Work item: Copy the text of every record below word for word, omitting the pictures.
---------- Data shown
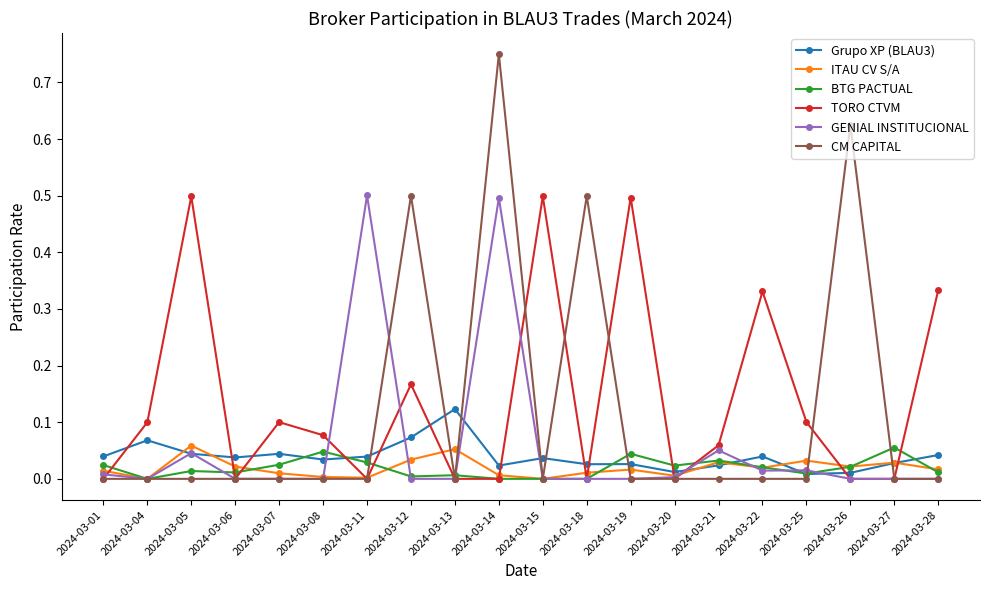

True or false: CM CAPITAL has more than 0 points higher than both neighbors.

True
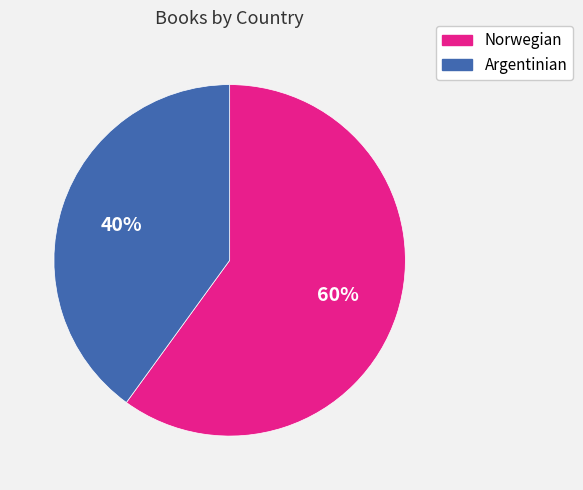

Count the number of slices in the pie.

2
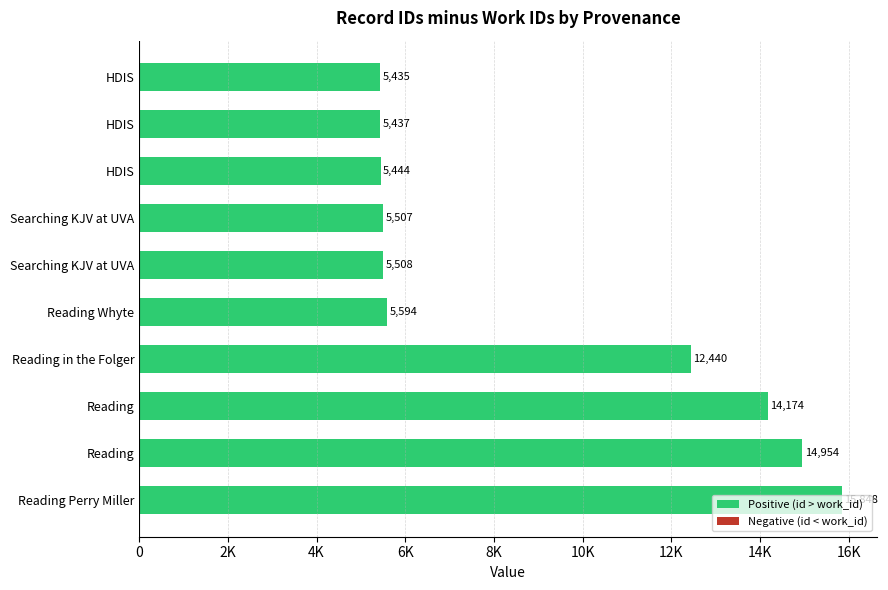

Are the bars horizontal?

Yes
--------------------
Answer:
True or false: CM CAPITAL has more than 0 points higher than both neighbors.

True

Count the number of slices in the pie.

2

Are the bars horizontal?

Yes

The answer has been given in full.